RADARTUBAN - Perdagangan iklan global berpotensi menjadi sarana penyebaran bahan kimia berbahaya melalui konten promosi yang menargetkan produk beracun secara masif.
Fenomena ini menyoroti risiko iklan digital lintas negara yang mempromosikan barang mengandung zat seperti PFAS, yang dikenal sebagai "bahan kimia abadi" karena ketahanannya di lingkungan dan tubuh manusia.
Apa Itu PFAS?
PFAS dan polifluoroalkil merupakan kelompok bahan kimia sintetis yang digunakan dalam berbagai produk konsumen, mulai dari kemasan makanan hingga peralatan masak anti lengket.

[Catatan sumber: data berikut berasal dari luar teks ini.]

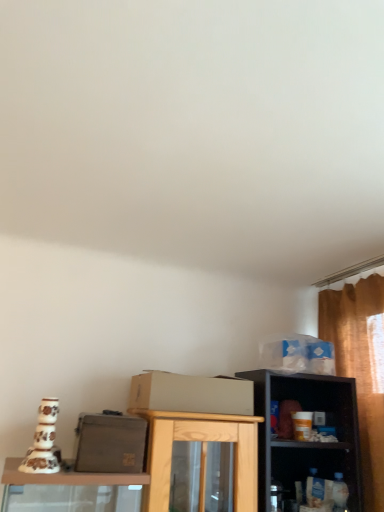
Question: From the image's perspective, is white plastic shelf at lower right positioned above or below beige cardboard box at center?

Choices:
 (A) below
 (B) above

Answer: (A)

Question: From a real-world perspective, relative to beige cardboard box at center, is white plastic shelf at lower right vertically above or below?

Choices:
 (A) below
 (B) above

Answer: (A)

Question: Which object is positioned farthest from the beige cardboard box at center?

Choices:
 (A) blue plastic bag at upper right, placed as the 1th box when sorted from top to bottom
 (B) matte gray box at center, acting as the first box starting from the front
 (C) white plastic shelf at lower right

Answer: (C)

Question: Which object is positioned farthest from the blue plastic bag at upper right, placed as the 1th box when sorted from top to bottom?

Choices:
 (A) white plastic shelf at lower right
 (B) beige cardboard box at center
 (C) matte gray box at center, the first box from the bottom

Answer: (C)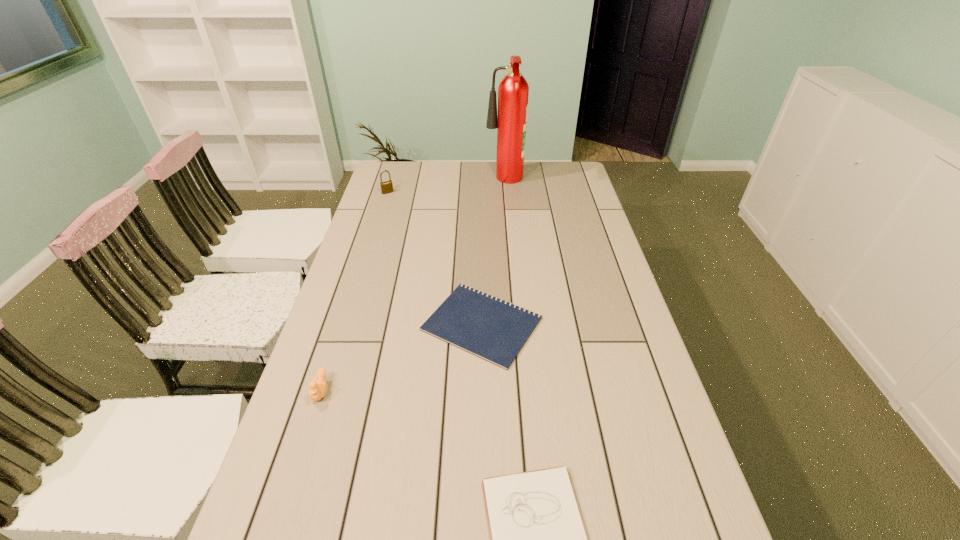
Where is `the tallest object`? The image size is (960, 540). the tallest object is located at coordinates point(513,90).

Find the location of a particular element. Image resolution: width=960 pixels, height=540 pixels. padlock is located at coordinates (386, 187).

Where is `the second nearest object`? the second nearest object is located at coordinates (317, 389).

This screenshot has width=960, height=540. Find the location of `the third tallest object`. the third tallest object is located at coordinates (317, 389).

Identify the location of the shorter notepad. (495, 330).

Locate an element on the screen. the third nearest object is located at coordinates (495, 330).

I want to click on vacant position located 0.250m at the nozzle of the fire extinguisher, so click(x=427, y=181).

Locate an element on the screen. Image resolution: width=960 pixels, height=540 pixels. vacant position located at the nozzle of the fire extinguisher is located at coordinates (414, 181).

The image size is (960, 540). I want to click on vacant space located at the nozzle of the fire extinguisher, so click(399, 181).

Locate an element on the screen. This screenshot has height=540, width=960. vacant region located on the front of the padlock is located at coordinates (384, 205).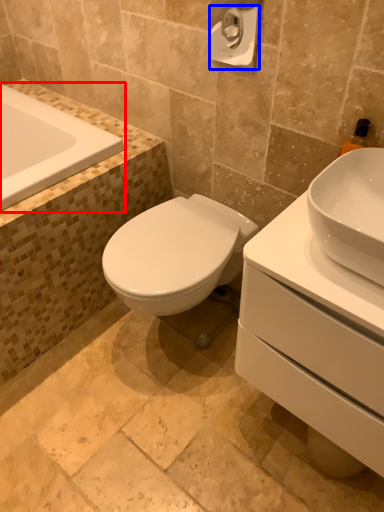
Question: Among these objects, which one is farthest to the camera, bathtub (highlighted by a red box) or toilet paper (highlighted by a blue box)?

Choices:
 (A) bathtub
 (B) toilet paper

Answer: (A)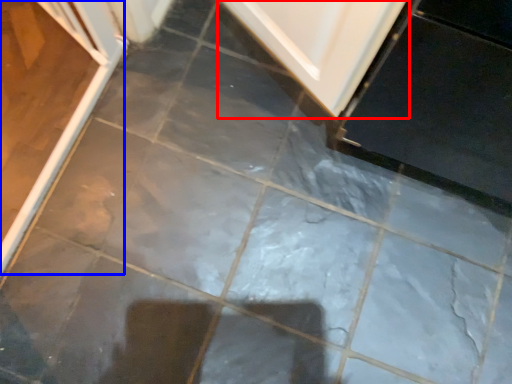
Question: Which object appears farthest to the camera in this image, door (highlighted by a red box) or screen door (highlighted by a blue box)?

Choices:
 (A) door
 (B) screen door

Answer: (A)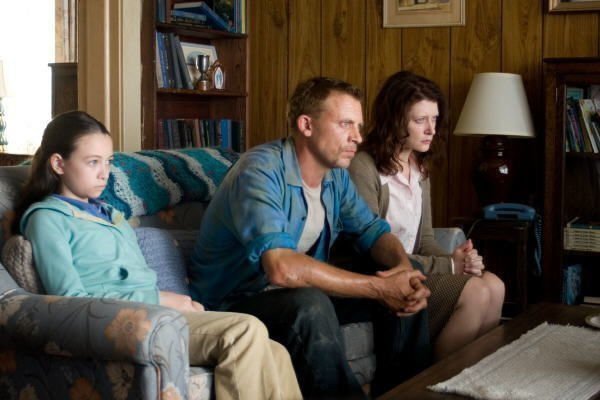
Locate an element on the screen. Image resolution: width=600 pixels, height=400 pixels. corded phone is located at coordinates (514, 208).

Zat ini sulit terurai, sehingga menumpuk di rantai makanan dan udara, dengan perdagangan global mempercepat penyebarannya ke wilayah rendah polusi seperti Eropa.
Penelitian terbaru mengungkap ikan hasil perdagangan internasional mengandung PFAS lebih tinggi, memindahkan kontaminasi dari zona tercemar ke pasar baru.
Risiko Kesehatan pada PFAS
Paparan PFAS berulang kali dapat merusak hati, mengganggu sistem endokrin, menurunkan kesuburan, dan berpotensi memicu kanker serta obesitas.
Di Indonesia dan negara berkembang lainnya, zat ini terdeteksi luas di darah penduduk, mirip temuan di AS dan Eropa di mana hampir semua sampel positif.
Perusahaan seperti DuPont diketahui menyembunyikan risiko sejak puluhan tahun lalu, memicu tuntutan hukum massal.
Dampak Perdagangan Global
Perdagangan makanan laut dan produk impor memperluas jejak PFAS, dengan Eropa sebagai pusat penerima meskipun bukan sumber utama polusi.
Regulasi baru di Eropa menargetkan pelarangan bertahap PFAS kecuali untuk kebutuhan medis krusial, sementara perdagangan iklan digital global termasuk platform seperti Google Ads dapat menerimanya dengan mempromosikan produk murah beracun tanpa pengawasan ketat.
Pakar seperti Campo menekankan perlunya pengujian rutin impor untuk mencegah ancaman kesehatan masyarakat. (*)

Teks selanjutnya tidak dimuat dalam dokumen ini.